_Task requirements:_
For each record below, output its text exactly and skip any picture.

[Collected data entries]
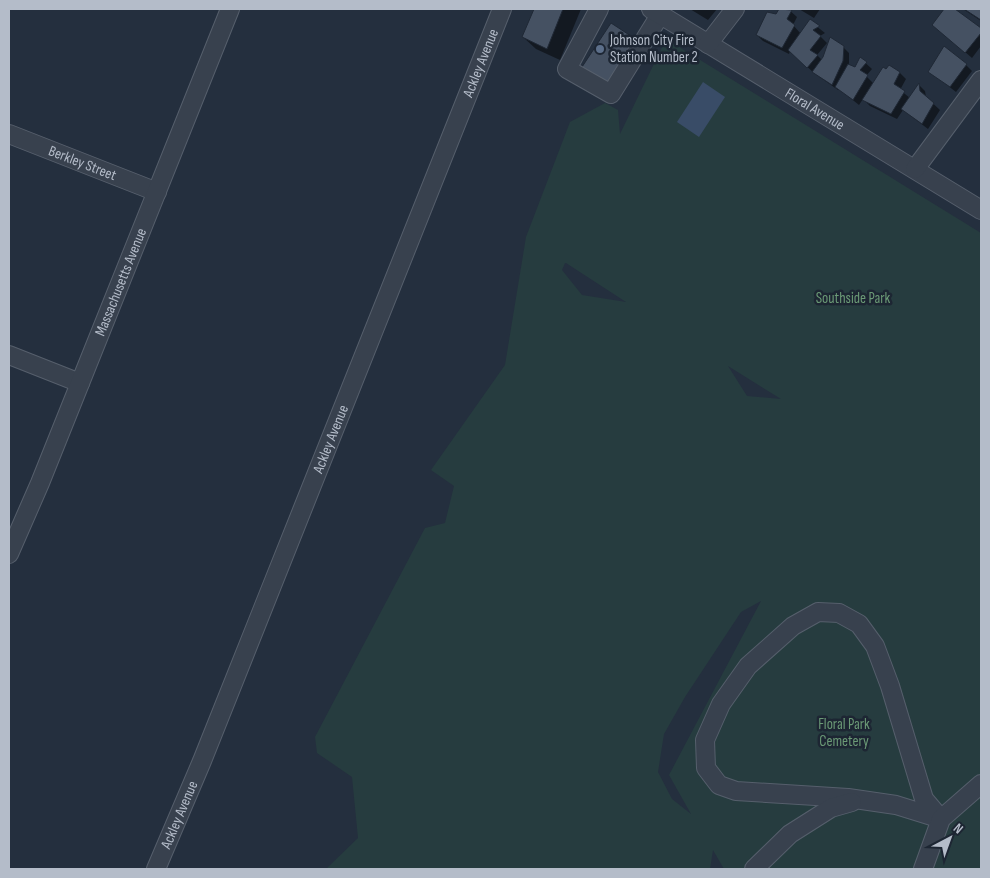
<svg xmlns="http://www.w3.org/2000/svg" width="990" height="878" font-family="'Sofia Sans Condensed',sans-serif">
  <rect width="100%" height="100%" fill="#242f3e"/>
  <!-- green -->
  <path fill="#263c3f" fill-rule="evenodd" d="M666,39L981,233V869H724L713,850L710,869H326L358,838L352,777L317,753L315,737L425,528L445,523L454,486L431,470L505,365L526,237L570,122L605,103L618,110L620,134ZM565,263H566L626,302L582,295L562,270ZM728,366L781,399L747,396ZM761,601L669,775L691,814L672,799L658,772L664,734L685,697L741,612Z"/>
  <!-- water -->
  <polygon fill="#394c67" points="703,82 725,97 699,137 677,122"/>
  <!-- shadow -->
  <g fill="#0007">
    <polygon points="535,9 581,9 560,60 536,49 523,37"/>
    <polygon points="690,9 717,9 708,20"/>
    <polygon points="780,9 788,9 797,17 793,25 801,34 810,21 825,33 820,36 827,43 817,55 822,60 843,47 849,53 849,66 855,68 860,58 872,69 866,76 874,84 900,73 906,79 900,90 910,98 919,85 925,91 926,97 940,110 928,129 903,110 897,119 870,106 863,99 859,105 839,89 838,90 814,73 790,51 789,54 763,41 757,35 777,15"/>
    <polygon points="799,9 820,9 814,18"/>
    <polygon points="946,9 953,9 981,30 981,46 972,58 934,25"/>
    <polygon points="963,9 981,9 981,21"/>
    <polygon points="966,65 972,71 956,92 929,71"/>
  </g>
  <!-- building -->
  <g fill="#455162" stroke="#1f2835">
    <polygon points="534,9 563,9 547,49 522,37"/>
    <polygon points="779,9 792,10 787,19 795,25 782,48 756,35 767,12 776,14"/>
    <polygon points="944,9 955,9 981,28 981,33 965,53 932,25"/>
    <polygon points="964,9 981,9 981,20"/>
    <polygon points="810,19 820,26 813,30 821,36 810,50 818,55 807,68 788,50"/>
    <polygon points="611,23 637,40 609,84 582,67"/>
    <polygon points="830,37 844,46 843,61 832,85 812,72 823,57"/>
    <polygon points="944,46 967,64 950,87 928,72"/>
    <polygon points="860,57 867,62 860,70 868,75 853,100 835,87 848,64 855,67"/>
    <polygon points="889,65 900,72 894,84 905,91 891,114 862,100 883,67 886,69"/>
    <polygon points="919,83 920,91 934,103 922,124 901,109"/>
  </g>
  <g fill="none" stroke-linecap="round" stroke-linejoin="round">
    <defs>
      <g id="minor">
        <polyline points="599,9 567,69 611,94 660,15"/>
        <path id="s1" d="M651,9L981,210"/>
        <polyline points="708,44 735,9"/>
        <path id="s2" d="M9,134L157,192"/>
        <polyline points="915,169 981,80"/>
        <polyline points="9,355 80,383"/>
        <path id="s3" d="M9,554L40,483L230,9"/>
        <polygon points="818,612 839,613 859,624 875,646 890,686 924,799 941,819 896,805 848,798 736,791 719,785 706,768 705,740 721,704 748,666 793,626"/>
        <path id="s4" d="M156,869L202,761L502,9"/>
        <polyline points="754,869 790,834 831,808 852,802"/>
        <polyline points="923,869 941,819 981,784"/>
      </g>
    </defs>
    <!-- minor casing -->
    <use href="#minor" stroke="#565f6c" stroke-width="20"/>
    <!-- minor -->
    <use href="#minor" stroke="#38414e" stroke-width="18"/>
  </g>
  <!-- markers -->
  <circle fill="#5c6f8a" stroke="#1d2633" stroke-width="2" cx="600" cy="49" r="5"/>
  <g text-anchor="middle" stroke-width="5" stroke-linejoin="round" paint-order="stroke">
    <!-- poi labels -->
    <g font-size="15" fill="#b4bcc9" stroke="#1d2633" text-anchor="start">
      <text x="610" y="45">Johnson City Fire<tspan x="610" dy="17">Station Number 2</tspan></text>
    </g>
    <!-- street labels -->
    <g font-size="15" fill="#b4bcc9" stroke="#1d2633">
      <text dy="5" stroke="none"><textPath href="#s4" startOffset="869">Ackley Avenue</textPath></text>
      <text dy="5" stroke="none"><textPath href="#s1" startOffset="192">Floral Avenue</textPath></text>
      <text dy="5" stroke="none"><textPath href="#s2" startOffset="79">Berkley Street</textPath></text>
      <text dy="5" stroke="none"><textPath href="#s3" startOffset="294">Massachusetts Avenue</textPath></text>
      <text dy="5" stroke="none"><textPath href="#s4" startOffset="464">Ackley Avenue</textPath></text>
      <text dy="5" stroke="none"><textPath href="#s4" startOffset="59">Ackley Avenue</textPath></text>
    </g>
    <!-- park labels -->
    <g font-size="15" fill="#6b9a76" stroke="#1d2633">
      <text x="853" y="303">Southside Park</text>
      <text x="844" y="729">Floral Park<tspan x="844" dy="17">Cemetery</tspan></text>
    </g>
  </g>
  <!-- border -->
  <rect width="990" height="878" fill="none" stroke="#b4bcc9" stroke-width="20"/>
  <!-- north arrow -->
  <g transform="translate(950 838) rotate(41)" stroke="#1d2633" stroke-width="4" paint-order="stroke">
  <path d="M0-4L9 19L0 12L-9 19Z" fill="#b4bcc9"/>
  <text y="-8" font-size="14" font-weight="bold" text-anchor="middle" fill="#b4bcc9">N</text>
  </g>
</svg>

_Problem solution:_
<svg xmlns="http://www.w3.org/2000/svg" width="990" height="878" font-family="'Sofia Sans Condensed',sans-serif">
  <rect width="100%" height="100%" fill="#242f3e"/>
  <!-- green -->
  <path fill="#263c3f" fill-rule="evenodd" d="M666,39L981,233V869H724L713,850L710,869H326L358,838L352,777L317,753L315,737L425,528L445,523L454,486L431,470L505,365L526,237L570,122L605,103L618,110L620,134ZM565,263H566L626,302L582,295L562,270ZM728,366L781,399L747,396ZM761,601L669,775L691,814L672,799L658,772L664,734L685,697L741,612Z"/>
  <!-- water -->
  <polygon fill="#394c67" points="703,82 725,97 699,137 677,122"/>
  <!-- shadow -->
  <g fill="#0007">
    <polygon points="535,9 581,9 560,60 536,49 523,37"/>
    <polygon points="690,9 717,9 708,20"/>
    <polygon points="780,9 788,9 797,17 793,25 801,34 810,21 825,33 820,36 827,43 817,55 822,60 843,47 849,53 849,66 855,68 860,58 872,69 866,76 874,84 900,73 906,79 900,90 910,98 919,85 925,91 926,97 940,110 928,129 903,110 897,119 870,106 863,99 859,105 839,89 838,90 814,73 790,51 789,54 763,41 757,35 777,15"/>
    <polygon points="799,9 820,9 814,18"/>
    <polygon points="946,9 953,9 981,30 981,46 972,58 934,25"/>
    <polygon points="963,9 981,9 981,21"/>
    <polygon points="966,65 972,71 956,92 929,71"/>
  </g>
  <!-- building -->
  <g fill="#455162" stroke="#1f2835">
    <polygon points="534,9 563,9 547,49 522,37"/>
    <polygon points="779,9 792,10 787,19 795,25 782,48 756,35 767,12 776,14"/>
    <polygon points="944,9 955,9 981,28 981,33 965,53 932,25"/>
    <polygon points="964,9 981,9 981,20"/>
    <polygon points="810,19 820,26 813,30 821,36 810,50 818,55 807,68 788,50"/>
    <polygon points="611,23 637,40 609,84 582,67"/>
    <polygon points="830,37 844,46 843,61 832,85 812,72 823,57"/>
    <polygon points="944,46 967,64 950,87 928,72"/>
    <polygon points="860,57 867,62 860,70 868,75 853,100 835,87 848,64 855,67"/>
    <polygon points="889,65 900,72 894,84 905,91 891,114 862,100 883,67 886,69"/>
    <polygon points="919,83 920,91 934,103 922,124 901,109"/>
  </g>
  <g fill="none" stroke-linecap="round" stroke-linejoin="round">
    <defs>
      <g id="minor">
        <polyline points="599,9 567,69 611,94 660,15"/>
        <path id="s1" d="M651,9L981,210"/>
        <polyline points="708,44 735,9"/>
        <path id="s2" d="M9,134L157,192"/>
        <polyline points="915,169 981,80"/>
        <polyline points="9,355 80,383"/>
        <path id="s3" d="M9,554L40,483L230,9"/>
        <polygon points="818,612 839,613 859,624 875,646 890,686 924,799 941,819 896,805 848,798 736,791 719,785 706,768 705,740 721,704 748,666 793,626"/>
        <path id="s4" d="M156,869L202,761L502,9"/>
        <polyline points="754,869 790,834 831,808 852,802"/>
        <polyline points="923,869 941,819 981,784"/>
      </g>
    </defs>
    <!-- minor casing -->
    <use href="#minor" stroke="#565f6c" stroke-width="20"/>
    <!-- minor -->
    <use href="#minor" stroke="#38414e" stroke-width="18"/>
  </g>
  <!-- markers -->
  <circle fill="#5c6f8a" stroke="#1d2633" stroke-width="2" cx="600" cy="49" r="5"/>
  <g text-anchor="middle" stroke-width="5" stroke-linejoin="round" paint-order="stroke">
    <!-- poi labels -->
    <g font-size="15" fill="#b4bcc9" stroke="#1d2633" text-anchor="start">
      <text x="610" y="45">Johnson City Fire<tspan x="610" dy="17">Station Number 2</tspan></text>
    </g>
    <!-- street labels -->
    <g font-size="15" fill="#b4bcc9" stroke="#1d2633">
      <text dy="5" stroke="none"><textPath href="#s4" startOffset="869">Ackley Avenue</textPath></text>
      <text dy="5" stroke="none"><textPath href="#s1" startOffset="192">Floral Avenue</textPath></text>
      <text dy="5" stroke="none"><textPath href="#s2" startOffset="79">Berkley Street</textPath></text>
      <text dy="5" stroke="none"><textPath href="#s3" startOffset="294">Massachusetts Avenue</textPath></text>
      <text dy="5" stroke="none"><textPath href="#s4" startOffset="464">Ackley Avenue</textPath></text>
      <text dy="5" stroke="none"><textPath href="#s4" startOffset="59">Ackley Avenue</textPath></text>
    </g>
    <!-- park labels -->
    <g font-size="15" fill="#6b9a76" stroke="#1d2633">
      <text x="853" y="303">Southside Park</text>
      <text x="844" y="729">Floral Park<tspan x="844" dy="17">Cemetery</tspan></text>
    </g>
  </g>
  <!-- border -->
  <rect width="990" height="878" fill="none" stroke="#b4bcc9" stroke-width="20"/>
  <!-- north arrow -->
  <g transform="translate(950 838) rotate(41)" stroke="#1d2633" stroke-width="4" paint-order="stroke">
  <path d="M0-4L9 19L0 12L-9 19Z" fill="#b4bcc9"/>
  <text y="-8" font-size="14" font-weight="bold" text-anchor="middle" fill="#b4bcc9">N</text>
  </g>
</svg>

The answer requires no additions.